Belum lagi jika kita menganalisis rencana penggunaan tanah seluas 2 atau 9 hektar seperti yang diminta oleh pemerintah. Tanah seluas itu hanya akan memuat tidak lebih dari 5 bangunan fasilitas umum. Padahal kebutuhan fasilitas umum suatu distrik jelas akan lebih dari itu. Mulai dari kantor distrik, koramil, polsek, puskesmas, sekolah, dan tempat peribadatan. Selain itu dibutuhkan juga area perumahan dinas. Kejelasan luas tanah yang dibutuhkan sangat diperlukan di awal pembangunan supaya tidak menimbulkan kecurigaan masyarakat di mana Pemerintah Distrik nantinya menggunakan tanah melebihi kesepakatan.
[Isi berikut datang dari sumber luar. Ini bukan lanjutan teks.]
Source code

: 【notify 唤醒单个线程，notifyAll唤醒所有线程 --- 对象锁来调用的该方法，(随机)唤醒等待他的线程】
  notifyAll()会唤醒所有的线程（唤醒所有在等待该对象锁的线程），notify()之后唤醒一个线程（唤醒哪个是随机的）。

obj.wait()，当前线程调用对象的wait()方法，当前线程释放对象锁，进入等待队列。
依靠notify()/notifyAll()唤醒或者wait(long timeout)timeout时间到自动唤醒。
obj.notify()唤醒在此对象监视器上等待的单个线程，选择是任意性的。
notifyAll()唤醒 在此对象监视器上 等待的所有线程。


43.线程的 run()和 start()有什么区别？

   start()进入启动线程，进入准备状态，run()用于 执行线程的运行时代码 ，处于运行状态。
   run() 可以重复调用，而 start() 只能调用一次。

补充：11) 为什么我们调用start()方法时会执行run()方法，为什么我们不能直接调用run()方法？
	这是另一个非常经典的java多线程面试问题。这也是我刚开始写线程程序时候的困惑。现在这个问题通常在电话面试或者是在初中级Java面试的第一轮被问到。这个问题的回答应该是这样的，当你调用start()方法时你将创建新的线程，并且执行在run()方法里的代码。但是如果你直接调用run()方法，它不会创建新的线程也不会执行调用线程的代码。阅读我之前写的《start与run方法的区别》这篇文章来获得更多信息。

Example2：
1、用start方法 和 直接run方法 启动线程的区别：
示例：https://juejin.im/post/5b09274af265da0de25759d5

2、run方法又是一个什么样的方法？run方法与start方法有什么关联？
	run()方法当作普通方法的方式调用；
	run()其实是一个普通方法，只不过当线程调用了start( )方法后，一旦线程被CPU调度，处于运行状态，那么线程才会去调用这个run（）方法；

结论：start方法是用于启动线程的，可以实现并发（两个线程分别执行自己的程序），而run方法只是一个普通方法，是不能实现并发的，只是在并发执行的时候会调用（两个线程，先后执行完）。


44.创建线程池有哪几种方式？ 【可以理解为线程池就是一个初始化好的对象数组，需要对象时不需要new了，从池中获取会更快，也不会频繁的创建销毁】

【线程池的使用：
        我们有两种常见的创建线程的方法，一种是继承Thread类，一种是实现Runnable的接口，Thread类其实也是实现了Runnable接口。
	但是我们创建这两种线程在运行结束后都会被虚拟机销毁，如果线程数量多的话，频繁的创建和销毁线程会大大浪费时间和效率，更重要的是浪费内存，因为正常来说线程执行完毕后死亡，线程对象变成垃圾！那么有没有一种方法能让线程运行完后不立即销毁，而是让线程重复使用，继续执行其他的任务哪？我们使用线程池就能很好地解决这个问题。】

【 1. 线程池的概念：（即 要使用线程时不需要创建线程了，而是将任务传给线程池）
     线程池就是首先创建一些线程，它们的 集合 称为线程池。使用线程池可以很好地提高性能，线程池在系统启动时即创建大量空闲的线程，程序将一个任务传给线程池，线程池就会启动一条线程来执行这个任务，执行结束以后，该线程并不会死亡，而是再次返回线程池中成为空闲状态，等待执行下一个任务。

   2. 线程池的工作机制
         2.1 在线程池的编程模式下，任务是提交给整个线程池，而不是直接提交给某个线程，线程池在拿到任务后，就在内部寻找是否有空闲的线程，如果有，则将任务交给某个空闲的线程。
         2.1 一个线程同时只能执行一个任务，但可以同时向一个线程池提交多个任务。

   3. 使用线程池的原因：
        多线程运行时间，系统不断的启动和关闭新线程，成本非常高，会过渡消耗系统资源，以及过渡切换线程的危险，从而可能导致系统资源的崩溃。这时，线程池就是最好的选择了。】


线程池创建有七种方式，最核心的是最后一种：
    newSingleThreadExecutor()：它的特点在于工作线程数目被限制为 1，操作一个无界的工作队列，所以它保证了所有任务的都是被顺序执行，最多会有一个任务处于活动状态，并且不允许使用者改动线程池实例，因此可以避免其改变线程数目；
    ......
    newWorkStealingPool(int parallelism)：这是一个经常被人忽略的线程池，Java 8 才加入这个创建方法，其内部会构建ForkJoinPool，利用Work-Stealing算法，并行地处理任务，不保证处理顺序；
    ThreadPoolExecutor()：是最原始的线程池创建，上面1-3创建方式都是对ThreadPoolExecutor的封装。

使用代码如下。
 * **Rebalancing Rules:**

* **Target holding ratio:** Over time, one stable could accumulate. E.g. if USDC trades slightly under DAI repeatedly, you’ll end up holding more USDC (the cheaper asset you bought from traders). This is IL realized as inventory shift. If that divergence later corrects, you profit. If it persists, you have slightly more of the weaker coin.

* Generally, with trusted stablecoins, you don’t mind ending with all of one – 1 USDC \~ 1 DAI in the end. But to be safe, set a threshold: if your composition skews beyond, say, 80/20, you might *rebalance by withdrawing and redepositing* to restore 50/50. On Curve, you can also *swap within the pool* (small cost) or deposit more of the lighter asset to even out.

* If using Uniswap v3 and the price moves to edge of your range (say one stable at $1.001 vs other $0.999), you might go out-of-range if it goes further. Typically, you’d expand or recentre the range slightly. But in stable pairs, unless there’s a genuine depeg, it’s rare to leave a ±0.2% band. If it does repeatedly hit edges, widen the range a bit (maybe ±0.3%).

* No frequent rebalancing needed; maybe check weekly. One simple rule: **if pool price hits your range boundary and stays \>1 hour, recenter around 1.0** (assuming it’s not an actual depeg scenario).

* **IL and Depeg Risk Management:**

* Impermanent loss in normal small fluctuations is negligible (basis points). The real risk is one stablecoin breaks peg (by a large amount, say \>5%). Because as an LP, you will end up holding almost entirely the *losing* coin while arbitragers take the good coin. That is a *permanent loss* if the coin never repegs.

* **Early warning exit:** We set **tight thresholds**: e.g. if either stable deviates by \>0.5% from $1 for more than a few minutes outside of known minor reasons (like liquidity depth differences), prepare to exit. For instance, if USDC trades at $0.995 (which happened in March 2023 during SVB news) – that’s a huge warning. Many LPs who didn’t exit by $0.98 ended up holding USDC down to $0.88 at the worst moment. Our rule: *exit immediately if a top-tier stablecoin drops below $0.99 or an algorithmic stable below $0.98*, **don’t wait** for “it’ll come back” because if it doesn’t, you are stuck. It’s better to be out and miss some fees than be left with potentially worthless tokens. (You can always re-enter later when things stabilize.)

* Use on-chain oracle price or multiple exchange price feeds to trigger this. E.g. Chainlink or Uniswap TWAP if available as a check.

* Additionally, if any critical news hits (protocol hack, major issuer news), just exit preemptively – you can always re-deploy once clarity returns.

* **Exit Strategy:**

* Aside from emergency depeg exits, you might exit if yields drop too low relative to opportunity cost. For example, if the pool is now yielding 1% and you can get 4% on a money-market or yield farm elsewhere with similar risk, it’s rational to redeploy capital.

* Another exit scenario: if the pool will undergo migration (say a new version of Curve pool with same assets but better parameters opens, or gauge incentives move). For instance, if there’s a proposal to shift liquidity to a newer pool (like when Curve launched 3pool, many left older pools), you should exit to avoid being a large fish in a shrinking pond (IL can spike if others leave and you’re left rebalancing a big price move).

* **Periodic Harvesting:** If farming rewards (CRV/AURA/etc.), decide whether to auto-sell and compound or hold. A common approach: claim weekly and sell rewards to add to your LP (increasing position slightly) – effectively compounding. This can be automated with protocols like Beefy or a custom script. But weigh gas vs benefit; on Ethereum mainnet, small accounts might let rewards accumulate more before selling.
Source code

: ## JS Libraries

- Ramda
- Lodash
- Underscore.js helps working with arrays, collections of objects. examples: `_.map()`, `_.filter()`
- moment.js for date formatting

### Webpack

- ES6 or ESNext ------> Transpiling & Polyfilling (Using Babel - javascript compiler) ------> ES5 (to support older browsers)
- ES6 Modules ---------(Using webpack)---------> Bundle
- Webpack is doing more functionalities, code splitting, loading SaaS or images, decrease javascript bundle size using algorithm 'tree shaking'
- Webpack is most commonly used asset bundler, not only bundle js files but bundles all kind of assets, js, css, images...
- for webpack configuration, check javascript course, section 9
Permasalahan setelah empat tahun pemekaran Distrik Padua ditetapkan akan menjadi jelas jika kita mendalami bagaimana proses distrik ini akhirnya dibentuk. Kampung Padua yang merupakan ibukota distrik adalah bagian dari sub suku Marind Bob (Rawa) yaitu rumpun Injiwanggu. Injiwanggu adalah salah satu rumpun Marind Bob yang bermukim di bagian Timur Laut Pulau Kimaam. Masyarakat Injiwanggu yang dahulu bermukim di atas rawa kini menempati empat Kampung yaitu Kampung Padua, Sigad, Sabudom, dan Teri.
Masyarakat keempat kampung tersebut merupakan satu rumpun yang terdiri dari tiga belas marga dan memiliki hak ulayat masing-masing. Ditetapkannya pemekaran Distrik Padua membuat Kampung Teri terpisah sendiri dari tiga saudaranya. Hal ini membuat ketidakselarasan antara batas wilayah administrasi distrik dengan wilayah adat. Ditambah hadirnya kampung Bamol 1 dan Bamol 2 membuat masalah tanah adat ini semakin pelik.
Dari hal ini jelas pemerintah membuat keputusan tanpa mempertimbangkan aspek sosial budaya masyarakat setempat. Beberapa masyarakat Kampung Padua kini masih mempermasalahkan saudaranya di Kampung Teri yang tidak menjadi bagian dari Distrik Padua dan justru Kampung Bamol 1 dan Bamol 2 yang dimasukkan. Mereka menganggap ini akan menjadi pintu bagi masyarakat Bamol untuk menerobos hak ulayat Injiwanggu. Lucunya jika kita melihat Peta Administrasi Distrik yang terdapat pada lampiran Perda Kabupaten Merauke Nomor 14 tahun 2018, terdapat kejanggalan batas wilayah distrik itu sendiri.
Pada peta tersebut diperlihatkan wilayah Distrik Padua merupakan area berwarna merah muda dan kampung-kampung yang diberi simbol titik merah. Ternyata berdasarkan batas wilayah tersebut, justru Kampung Teri berada di dalam wilayah Distrik Padua dan Kampung Sabudom tidak termasuk di dalamnya. Hal ini menunjukkan ketidakseriusan pemerintah dalam menentukan wilayah administrasi distrik dan penentuan kampung yang menjadi bagian di Distrik Padua. Peta tersebut menunjukkan penentuan batas wilayah Distrik Padua tidak melibatkan ahli pemetaan dan hanya membagi wilayah secara asal.